▶ [Task goal]:
Write out these lines again, replacing "green handlebar bag" with "front bag" everywhere it occurs and leaving everything else unchanged.

▶ [Record excerpts]:
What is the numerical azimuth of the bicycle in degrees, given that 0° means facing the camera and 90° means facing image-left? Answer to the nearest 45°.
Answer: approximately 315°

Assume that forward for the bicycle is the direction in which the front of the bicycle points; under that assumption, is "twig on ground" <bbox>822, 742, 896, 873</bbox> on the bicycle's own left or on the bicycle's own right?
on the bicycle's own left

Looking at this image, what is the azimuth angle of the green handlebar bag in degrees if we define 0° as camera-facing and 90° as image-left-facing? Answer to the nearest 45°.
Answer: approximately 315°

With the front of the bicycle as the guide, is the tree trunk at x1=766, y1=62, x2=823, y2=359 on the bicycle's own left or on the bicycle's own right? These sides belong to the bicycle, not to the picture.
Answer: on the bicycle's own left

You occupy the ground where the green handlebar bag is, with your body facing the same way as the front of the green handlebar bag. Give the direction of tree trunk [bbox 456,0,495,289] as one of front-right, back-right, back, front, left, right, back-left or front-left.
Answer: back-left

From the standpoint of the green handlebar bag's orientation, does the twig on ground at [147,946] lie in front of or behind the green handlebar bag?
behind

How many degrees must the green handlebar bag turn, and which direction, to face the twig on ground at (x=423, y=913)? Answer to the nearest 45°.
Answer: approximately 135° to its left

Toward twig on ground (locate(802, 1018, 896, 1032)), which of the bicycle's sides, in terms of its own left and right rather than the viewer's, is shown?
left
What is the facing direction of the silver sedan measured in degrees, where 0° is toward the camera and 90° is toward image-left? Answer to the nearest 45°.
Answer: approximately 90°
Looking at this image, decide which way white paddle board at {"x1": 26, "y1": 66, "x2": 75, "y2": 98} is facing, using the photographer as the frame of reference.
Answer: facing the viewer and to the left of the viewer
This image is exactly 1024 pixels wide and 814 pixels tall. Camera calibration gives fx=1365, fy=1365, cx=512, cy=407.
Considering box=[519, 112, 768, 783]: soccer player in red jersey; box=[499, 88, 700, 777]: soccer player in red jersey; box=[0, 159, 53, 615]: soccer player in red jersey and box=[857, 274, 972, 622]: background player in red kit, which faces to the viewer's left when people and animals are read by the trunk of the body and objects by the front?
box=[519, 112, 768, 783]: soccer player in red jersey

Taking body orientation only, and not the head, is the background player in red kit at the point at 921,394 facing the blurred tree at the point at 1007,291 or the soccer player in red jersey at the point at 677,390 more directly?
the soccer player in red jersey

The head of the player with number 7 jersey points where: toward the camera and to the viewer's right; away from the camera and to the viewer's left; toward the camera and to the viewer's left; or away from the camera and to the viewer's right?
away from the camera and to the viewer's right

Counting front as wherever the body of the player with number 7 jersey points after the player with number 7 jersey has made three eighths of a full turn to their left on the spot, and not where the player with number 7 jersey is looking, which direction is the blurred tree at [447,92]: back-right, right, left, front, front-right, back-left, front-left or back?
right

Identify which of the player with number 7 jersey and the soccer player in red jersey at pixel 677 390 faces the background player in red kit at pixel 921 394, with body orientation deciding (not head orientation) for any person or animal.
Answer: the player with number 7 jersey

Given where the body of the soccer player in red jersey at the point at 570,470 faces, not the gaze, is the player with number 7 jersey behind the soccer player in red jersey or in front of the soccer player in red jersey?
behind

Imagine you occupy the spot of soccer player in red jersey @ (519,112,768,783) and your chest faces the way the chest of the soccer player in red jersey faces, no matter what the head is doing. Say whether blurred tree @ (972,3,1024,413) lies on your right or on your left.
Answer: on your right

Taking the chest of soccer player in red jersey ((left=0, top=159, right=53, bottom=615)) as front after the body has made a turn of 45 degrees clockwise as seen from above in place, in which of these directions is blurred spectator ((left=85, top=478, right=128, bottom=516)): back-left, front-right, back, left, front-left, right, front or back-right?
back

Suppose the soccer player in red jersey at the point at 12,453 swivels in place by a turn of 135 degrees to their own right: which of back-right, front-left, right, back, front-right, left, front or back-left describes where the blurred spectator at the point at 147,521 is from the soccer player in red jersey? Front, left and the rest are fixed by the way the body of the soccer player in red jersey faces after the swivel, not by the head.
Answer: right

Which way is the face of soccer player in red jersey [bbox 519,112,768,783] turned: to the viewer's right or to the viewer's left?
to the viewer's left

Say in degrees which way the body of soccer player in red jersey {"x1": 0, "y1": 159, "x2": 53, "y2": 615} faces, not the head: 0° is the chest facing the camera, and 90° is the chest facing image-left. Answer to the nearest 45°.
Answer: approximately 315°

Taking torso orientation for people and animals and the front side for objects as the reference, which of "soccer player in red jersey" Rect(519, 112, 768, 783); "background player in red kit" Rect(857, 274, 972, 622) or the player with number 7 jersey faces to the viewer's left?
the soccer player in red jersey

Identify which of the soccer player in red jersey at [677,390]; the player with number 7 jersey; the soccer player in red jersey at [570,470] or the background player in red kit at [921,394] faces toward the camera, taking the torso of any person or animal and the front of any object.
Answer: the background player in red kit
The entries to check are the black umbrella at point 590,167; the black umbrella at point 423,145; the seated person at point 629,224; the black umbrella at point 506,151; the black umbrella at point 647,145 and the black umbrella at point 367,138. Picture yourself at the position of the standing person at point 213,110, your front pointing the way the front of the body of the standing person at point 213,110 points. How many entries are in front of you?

▶ [Exercise answer]:
What is the numerical azimuth of the bicycle in degrees, given that 0° means facing the camera and 90° means facing image-left? Answer to the nearest 45°.
Answer: approximately 315°

Assume that forward for the bicycle is the direction in which the front of the bicycle points; under that assumption, is "twig on ground" <bbox>822, 742, 896, 873</bbox> on the bicycle's own left or on the bicycle's own right?
on the bicycle's own left

Looking at this image, what is the azimuth angle of the front bag in degrees if we define 0° as camera-facing and 90° as image-left-facing? Answer to the nearest 45°.
Answer: approximately 315°

With the front of the bicycle as the guide, is the tree trunk at x1=766, y1=62, x2=823, y2=359 on the bicycle's own left or on the bicycle's own right? These sides belong to the bicycle, not to the picture.
Answer: on the bicycle's own left

You occupy the ground where the front bag is, with your body facing the same way as the front of the front bag. Give the direction of tree trunk [bbox 456,0,495,289] as one of front-right, back-right, back, front, left, right, back-left or front-left.
Answer: back-left

From the standpoint of the front bag's orientation, does the twig on ground at [147,946] lie in front of or behind the front bag?
behind

How many degrees must the front bag turn, and which direction, to face the twig on ground at (x=423, y=913)? Answer to the nearest 45°.
Answer: approximately 135° to its left

Toward twig on ground (locate(802, 1018, 896, 1032)), which of the bicycle's sides, in terms of its own left and right rather than the viewer's, is shown?
left
What is the facing direction of the silver sedan measured in degrees, where 0° is toward the camera and 90° is toward image-left? Answer to the nearest 45°.
Answer: approximately 90°
Looking at this image, decide which way white paddle board at {"x1": 26, "y1": 66, "x2": 75, "y2": 98} is facing, using the photographer as the frame of reference.
Answer: facing the viewer and to the left of the viewer
This image is exactly 1024 pixels wide and 814 pixels tall. Camera calibration gives fx=1365, fy=1365, cx=512, cy=407.
Considering box=[519, 112, 768, 783]: soccer player in red jersey; box=[499, 88, 700, 777]: soccer player in red jersey; box=[0, 159, 53, 615]: soccer player in red jersey and box=[857, 274, 972, 622]: background player in red kit, which faces to the viewer's left when people and animals are read by the trunk of the body and objects by the front?
box=[519, 112, 768, 783]: soccer player in red jersey

Taking body orientation only, and not the head, is the background player in red kit at the point at 921,394 facing the blurred tree at the point at 1007,291 or the soccer player in red jersey at the point at 677,390 more directly?
the soccer player in red jersey

The head of the player with number 7 jersey points where: toward the camera and to the viewer's right; away from the camera and to the viewer's left; toward the camera and to the viewer's left; or away from the camera and to the viewer's right?
away from the camera and to the viewer's right

Counting front as wherever the body of the player with number 7 jersey points after the player with number 7 jersey has made three eighths of a full turn to their left on the spot, and not where the player with number 7 jersey is looking, which direction is the blurred tree at [447,92]: back-right, right, left, front, front-right, back-left, front-left or back?
right

Identify which of the player with number 7 jersey and the soccer player in red jersey at pixel 677 390 faces the background player in red kit at pixel 921 394, with body orientation deciding (not head orientation) for any person or animal.
Answer: the player with number 7 jersey

Given where the body of the soccer player in red jersey at the point at 570,470 faces, not the gaze, is the player with number 7 jersey behind the soccer player in red jersey or in front of the soccer player in red jersey?
behind

Imagine you occupy the spot of soccer player in red jersey @ (519,112,768,783) and your chest faces the way the chest of the soccer player in red jersey faces, no matter what the head is doing. Say whether blurred tree @ (972,3,1024,413) lies on your right or on your left.
Answer: on your right

Taking the chest of soccer player in red jersey ((left=0, top=159, right=53, bottom=615)) as front after the body has made a turn of 45 degrees clockwise as seen from above in place, in which of these directions is blurred spectator ((left=85, top=478, right=128, bottom=516)): back-left, front-right, back, left, front-left, right, front or back-right?
back

Suppose the soccer player in red jersey at the point at 12,453 swivels in place by a turn of 135 degrees to their own right: which of back-right, front-left, right, back, front-right, left, front or back-left describes where the blurred spectator at the point at 147,521 is from the soccer player in red jersey? Front, left and the rest are fixed by the way the body of the soccer player in red jersey faces after the swivel, not by the head.
Answer: right

Which way is the face of soccer player in red jersey [bbox 519,112,768,783] turned: to the viewer's right or to the viewer's left?
to the viewer's left

Say in degrees which way the body of soccer player in red jersey {"x1": 0, "y1": 159, "x2": 53, "y2": 615} faces, not the head: 0° is the chest facing the camera, and 90° is the chest facing image-left. Answer to the nearest 45°.
Answer: approximately 315°

Taking torso orientation for people and animals and the front side for objects as the reference, which of "soccer player in red jersey" Rect(519, 112, 768, 783); "background player in red kit" Rect(857, 274, 972, 622) or the player with number 7 jersey faces to the viewer's left?
the soccer player in red jersey

Identify which of the soccer player in red jersey at [677,390]; the player with number 7 jersey; the soccer player in red jersey at [570,470] or the background player in red kit at [921,394] faces toward the camera, taking the torso of any person or animal and the front of any object.
Answer: the background player in red kit
The entries to check are the black umbrella at point 590,167; the black umbrella at point 423,145; the seated person at point 629,224; the black umbrella at point 506,151; the black umbrella at point 647,145 and the black umbrella at point 367,138. Picture yourself at the position of the standing person at point 213,110, your front pointing the way the front of the body of the standing person at point 213,110 points. How many entries are in front of you?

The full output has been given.